Stored data entries:
*** Block opens ***
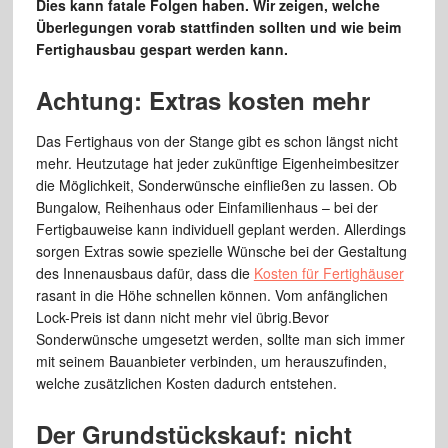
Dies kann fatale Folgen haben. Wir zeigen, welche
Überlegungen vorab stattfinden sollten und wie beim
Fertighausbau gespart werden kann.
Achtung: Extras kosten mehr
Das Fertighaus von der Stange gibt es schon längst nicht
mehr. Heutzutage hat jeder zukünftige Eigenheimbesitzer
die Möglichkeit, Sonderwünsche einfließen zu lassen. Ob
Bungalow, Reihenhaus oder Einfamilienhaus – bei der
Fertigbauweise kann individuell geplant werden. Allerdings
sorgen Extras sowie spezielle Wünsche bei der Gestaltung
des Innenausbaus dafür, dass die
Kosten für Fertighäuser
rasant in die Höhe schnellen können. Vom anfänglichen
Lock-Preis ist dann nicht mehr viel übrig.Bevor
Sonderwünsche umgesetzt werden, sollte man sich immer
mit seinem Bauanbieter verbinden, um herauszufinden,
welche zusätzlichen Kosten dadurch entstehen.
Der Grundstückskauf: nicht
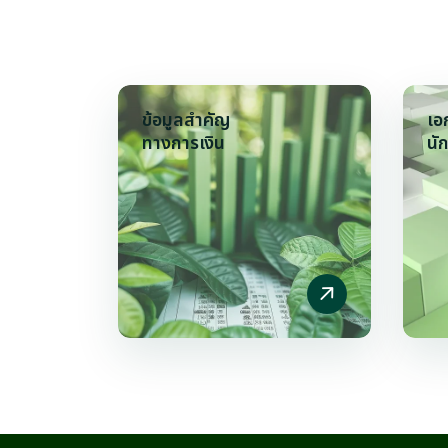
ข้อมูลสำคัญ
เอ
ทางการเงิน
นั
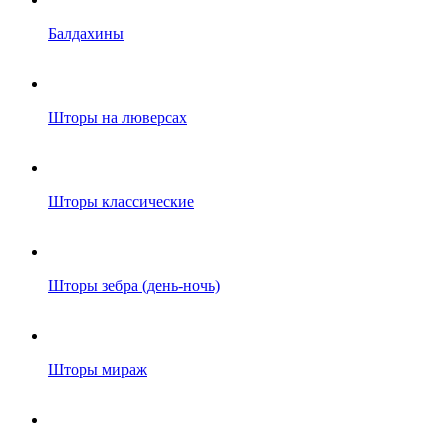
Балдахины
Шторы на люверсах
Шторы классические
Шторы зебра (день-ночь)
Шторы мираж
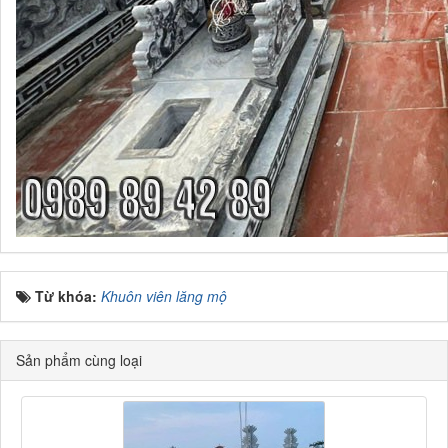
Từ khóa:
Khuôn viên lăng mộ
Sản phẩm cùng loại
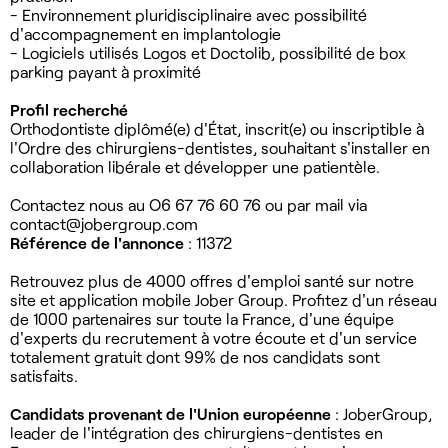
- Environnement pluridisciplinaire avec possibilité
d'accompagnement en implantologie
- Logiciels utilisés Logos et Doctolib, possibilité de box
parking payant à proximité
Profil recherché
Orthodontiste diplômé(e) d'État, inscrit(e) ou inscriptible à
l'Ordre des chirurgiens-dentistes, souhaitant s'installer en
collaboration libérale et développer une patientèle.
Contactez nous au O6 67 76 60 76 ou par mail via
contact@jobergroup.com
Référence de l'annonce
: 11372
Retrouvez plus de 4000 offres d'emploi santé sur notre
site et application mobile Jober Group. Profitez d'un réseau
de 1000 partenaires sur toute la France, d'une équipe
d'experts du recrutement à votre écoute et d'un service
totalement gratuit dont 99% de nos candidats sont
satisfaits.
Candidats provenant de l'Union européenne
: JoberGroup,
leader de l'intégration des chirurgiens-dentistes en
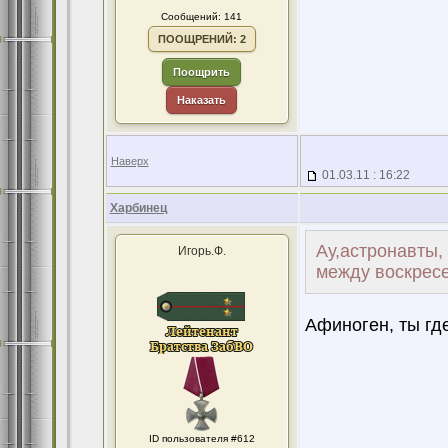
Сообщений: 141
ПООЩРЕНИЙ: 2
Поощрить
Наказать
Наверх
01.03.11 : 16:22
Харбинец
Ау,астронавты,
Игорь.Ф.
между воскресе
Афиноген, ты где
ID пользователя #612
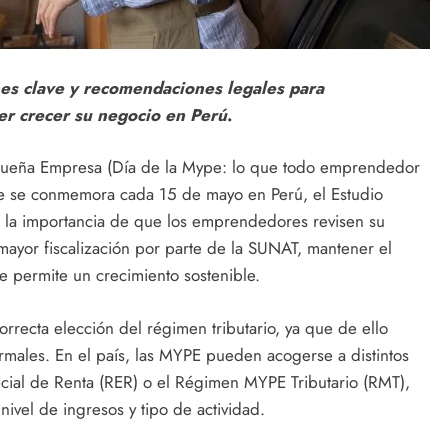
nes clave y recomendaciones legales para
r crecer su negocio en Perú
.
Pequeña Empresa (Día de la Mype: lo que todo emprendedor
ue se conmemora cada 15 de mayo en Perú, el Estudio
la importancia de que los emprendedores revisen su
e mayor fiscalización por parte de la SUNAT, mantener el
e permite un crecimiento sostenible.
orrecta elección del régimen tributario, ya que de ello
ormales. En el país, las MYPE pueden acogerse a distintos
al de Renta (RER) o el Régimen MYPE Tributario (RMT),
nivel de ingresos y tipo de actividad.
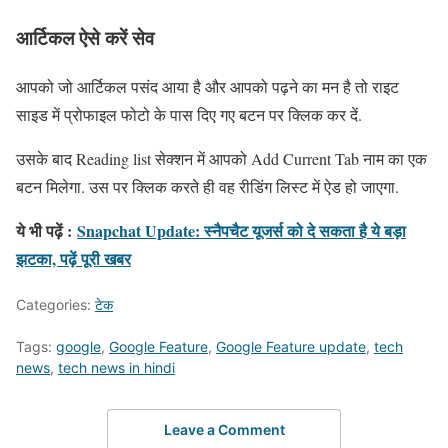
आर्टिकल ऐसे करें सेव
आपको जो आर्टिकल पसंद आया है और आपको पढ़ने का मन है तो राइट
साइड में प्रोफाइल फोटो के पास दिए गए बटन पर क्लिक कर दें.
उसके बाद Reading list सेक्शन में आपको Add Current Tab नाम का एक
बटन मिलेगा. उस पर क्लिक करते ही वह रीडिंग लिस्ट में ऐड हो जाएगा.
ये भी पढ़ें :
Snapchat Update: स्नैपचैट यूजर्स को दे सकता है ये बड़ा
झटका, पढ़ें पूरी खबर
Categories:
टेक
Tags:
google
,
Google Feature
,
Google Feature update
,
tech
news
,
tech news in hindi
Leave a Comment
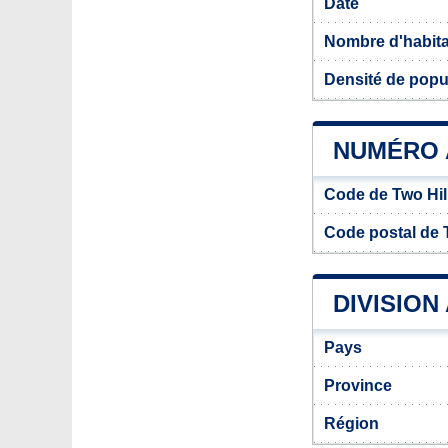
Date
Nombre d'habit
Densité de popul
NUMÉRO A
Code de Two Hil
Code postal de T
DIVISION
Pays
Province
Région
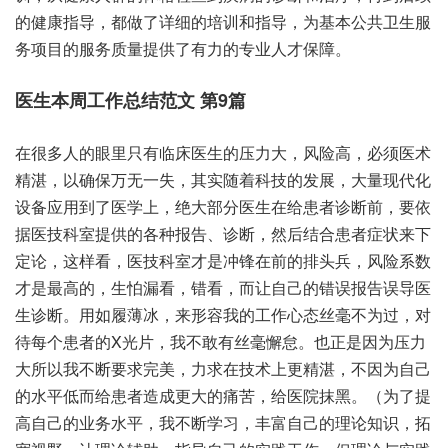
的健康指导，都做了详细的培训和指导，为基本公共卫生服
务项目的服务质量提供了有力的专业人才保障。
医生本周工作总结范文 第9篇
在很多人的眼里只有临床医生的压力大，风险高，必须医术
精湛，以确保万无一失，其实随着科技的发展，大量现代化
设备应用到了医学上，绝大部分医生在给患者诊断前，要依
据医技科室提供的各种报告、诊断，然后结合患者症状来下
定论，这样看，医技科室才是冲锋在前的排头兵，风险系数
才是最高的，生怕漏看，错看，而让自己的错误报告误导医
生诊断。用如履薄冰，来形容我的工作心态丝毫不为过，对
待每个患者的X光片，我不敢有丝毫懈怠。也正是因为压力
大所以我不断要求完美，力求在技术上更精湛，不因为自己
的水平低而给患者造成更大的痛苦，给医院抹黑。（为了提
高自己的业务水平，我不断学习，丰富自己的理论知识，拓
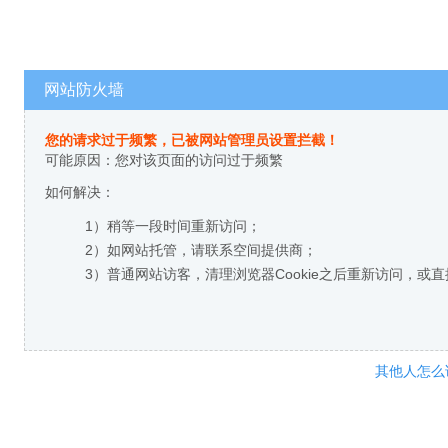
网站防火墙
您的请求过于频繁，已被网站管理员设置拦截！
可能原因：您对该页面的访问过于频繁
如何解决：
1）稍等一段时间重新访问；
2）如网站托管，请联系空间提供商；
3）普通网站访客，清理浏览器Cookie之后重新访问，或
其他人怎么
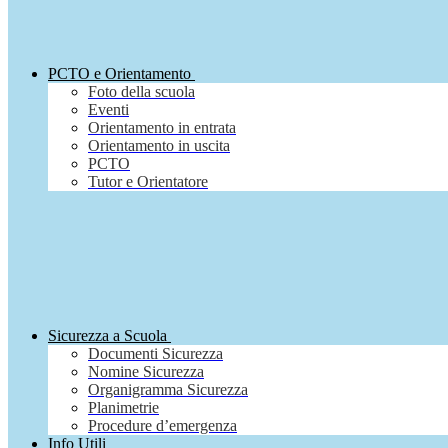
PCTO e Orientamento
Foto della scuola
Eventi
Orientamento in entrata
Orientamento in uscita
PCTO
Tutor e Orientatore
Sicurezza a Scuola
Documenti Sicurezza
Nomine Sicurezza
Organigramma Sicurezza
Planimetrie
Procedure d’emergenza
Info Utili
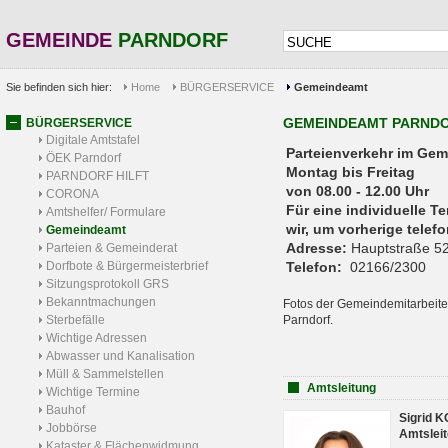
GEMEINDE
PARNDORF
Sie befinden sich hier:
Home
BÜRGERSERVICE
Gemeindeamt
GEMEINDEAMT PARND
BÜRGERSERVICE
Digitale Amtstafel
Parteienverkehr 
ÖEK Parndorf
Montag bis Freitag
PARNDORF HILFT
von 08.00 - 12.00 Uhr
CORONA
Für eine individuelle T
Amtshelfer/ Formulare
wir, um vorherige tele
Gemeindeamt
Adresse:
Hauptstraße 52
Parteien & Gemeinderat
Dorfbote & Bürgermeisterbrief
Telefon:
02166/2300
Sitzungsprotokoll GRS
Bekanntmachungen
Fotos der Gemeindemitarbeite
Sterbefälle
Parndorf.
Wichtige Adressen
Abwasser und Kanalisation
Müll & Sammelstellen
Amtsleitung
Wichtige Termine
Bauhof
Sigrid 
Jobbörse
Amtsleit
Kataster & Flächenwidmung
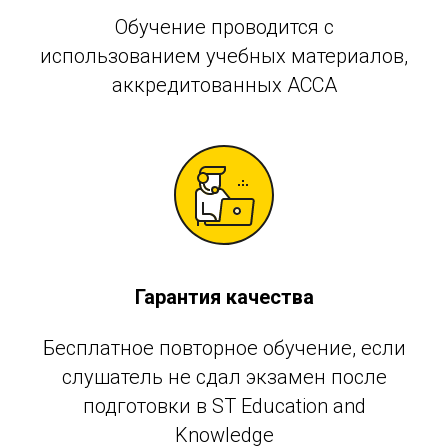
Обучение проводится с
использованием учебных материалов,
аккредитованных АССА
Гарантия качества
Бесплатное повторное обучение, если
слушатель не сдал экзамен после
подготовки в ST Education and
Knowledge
*** Block closes ***
EXERCISE >> Duplicate every line of text in the listing above, verbatim and in the same order, leaving out the pictures.

RESPONSE FOR THIS EXERCISE >>
Dies kann fatale Folgen haben. Wir zeigen, welche
Überlegungen vorab stattfinden sollten und wie beim
Fertighausbau gespart werden kann.
Achtung: Extras kosten mehr
Das Fertighaus von der Stange gibt es schon längst nicht
mehr. Heutzutage hat jeder zukünftige Eigenheimbesitzer
die Möglichkeit, Sonderwünsche einfließen zu lassen. Ob
Bungalow, Reihenhaus oder Einfamilienhaus – bei der
Fertigbauweise kann individuell geplant werden. Allerdings
sorgen Extras sowie spezielle Wünsche bei der Gestaltung
des Innenausbaus dafür, dass die
Kosten für Fertighäuser
rasant in die Höhe schnellen können. Vom anfänglichen
Lock-Preis ist dann nicht mehr viel übrig.Bevor
Sonderwünsche umgesetzt werden, sollte man sich immer
mit seinem Bauanbieter verbinden, um herauszufinden,
welche zusätzlichen Kosten dadurch entstehen.
Der Grundstückskauf: nicht
ข้อมูลสำคัญ
เอ
ทางการเงิน
นั
Балдахины
Шторы на люверсах
Шторы классические
Шторы зебра (день-ночь)
Шторы мираж
Từ khóa:
Khuôn viên lăng mộ
Sản phẩm cùng loại
- Environnement pluridisciplinaire avec possibilité
d'accompagnement en implantologie
- Logiciels utilisés Logos et Doctolib, possibilité de box
parking payant à proximité
Profil recherché
Orthodontiste diplômé(e) d'État, inscrit(e) ou inscriptible à
l'Ordre des chirurgiens-dentistes, souhaitant s'installer en
collaboration libérale et développer une patientèle.
Contactez nous au O6 67 76 60 76 ou par mail via
contact@jobergroup.com
Référence de l'annonce
: 11372
Retrouvez plus de 4000 offres d'emploi santé sur notre
site et application mobile Jober Group. Profitez d'un réseau
de 1000 partenaires sur toute la France, d'une équipe
d'experts du recrutement à votre écoute et d'un service
totalement gratuit dont 99% de nos candidats sont
satisfaits.
Candidats provenant de l'Union européenne
: JoberGroup,
leader de l'intégration des chirurgiens-dentistes en
Сообщений: 141
ПООЩРЕНИЙ: 2
Поощрить
Наказать
Наверх
01.03.11 : 16:22
Харбинец
Ау,астронавты,
Игорь.Ф.
между воскресе
Афиноген, ты где
ID пользователя #612
nes clave y recomendaciones legales para
r crecer su negocio en Perú
.
Pequeña Empresa (Día de la Mype: lo que todo emprendedor
ue se conmemora cada 15 de mayo en Perú, el Estudio
la importancia de que los emprendedores revisen su
e mayor fiscalización por parte de la SUNAT, mantener el
e permite un crecimiento sostenible.
orrecta elección del régimen tributario, ya que de ello
ormales. En el país, las MYPE pueden acogerse a distintos
al de Renta (RER) o el Régimen MYPE Tributario (RMT),
nivel de ingresos y tipo de actividad.
आर्टिकल ऐसे करें सेव
आपको जो आर्टिकल पसंद आया है और आपको पढ़ने का मन है तो राइट
साइड में प्रोफाइल फोटो के पास दिए गए बटन पर क्लिक कर दें.
उसके बाद Reading list सेक्शन में आपको Add Current Tab नाम का एक
बटन मिलेगा. उस पर क्लिक करते ही वह रीडिंग लिस्ट में ऐड हो जाएगा.
ये भी पढ़ें :
Snapchat Update: स्नैपचैट यूजर्स को दे सकता है ये बड़ा
झटका, पढ़ें पूरी खबर
Categories:
टेक
Tags:
google
,
Google Feature
,
Google Feature update
,
tech
news
,
tech news in hindi
Leave a Comment
Date
Nombre d'habit
Densité de popul
NUMÉRO A
Code de Two Hil
Code postal de T
DIVISION
Pays
Province
Région
的健康指导，都做了详细的培训和指导，为基本公共卫生服
务项目的服务质量提供了有力的专业人才保障。
医生本周工作总结范文 第9篇
在很多人的眼里只有临床医生的压力大，风险高，必须医术
精湛，以确保万无一失，其实随着科技的发展，大量现代化
设备应用到了医学上，绝大部分医生在给患者诊断前，要依
据医技科室提供的各种报告、诊断，然后结合患者症状来下
定论，这样看，医技科室才是冲锋在前的排头兵，风险系数
才是最高的，生怕漏看，错看，而让自己的错误报告误导医
生诊断。用如履薄冰，来形容我的工作心态丝毫不为过，对
待每个患者的X光片，我不敢有丝毫懈怠。也正是因为压力
大所以我不断要求完美，力求在技术上更精湛，不因为自己
的水平低而给患者造成更大的痛苦，给医院抹黑。（为了提
高自己的业务水平，我不断学习，丰富自己的理论知识，拓
网站防火墙
您的请求过于频繁，已被网站管理员设置拦截！
可能原因：您对该页面的访问过于频繁
如何解决：
1）稍等一段时间重新访问；
2）如网站托管，请联系空间提供商；
3）普通网站访客，清理浏览器Cookie之后重新访问，或
其他人怎么
PCTO e Orientamento
Foto della scuola
Eventi
Orientamento in entrata
Orientamento in uscita
PCTO
Tutor e Orientatore
Sicurezza a Scuola
Documenti Sicurezza
Nomine Sicurezza
Organigramma Sicurezza
Planimetrie
Procedure d’emergenza
Info Utili
GEMEINDE
PARNDORF
Sie befinden sich hier:
Home
BÜRGERSERVICE
Gemeindeamt
GEMEINDEAMT PARND
BÜRGERSERVICE
Digitale Amtstafel
Parteienverkehr 
ÖEK Parndorf
Montag bis Freitag
PARNDORF HILFT
von 08.00 - 12.00 Uhr
CORONA
Für eine individuelle T
Amtshelfer/ Formulare
wir, um vorherige tele
Gemeindeamt
Adresse:
Hauptstraße 52
Parteien & Gemeinderat
Dorfbote & Bürgermeisterbrief
Telefon:
02166/2300
Sitzungsprotokoll GRS
Bekanntmachungen
Fotos der Gemeindemitarbeite
Sterbefälle
Parndorf.
Wichtige Adressen
Abwasser und Kanalisation
Müll & Sammelstellen
Amtsleitung
Wichtige Termine
Bauhof
Sigrid 
Jobbörse
Amtsleit
Kataster & Flächenwidmung
Обучение проводится с
использованием учебных материалов,
аккредитованных АССА
Гарантия качества
Бесплатное повторное обучение, если
слушатель не сдал экзамен после
подготовки в ST Education and
Knowledge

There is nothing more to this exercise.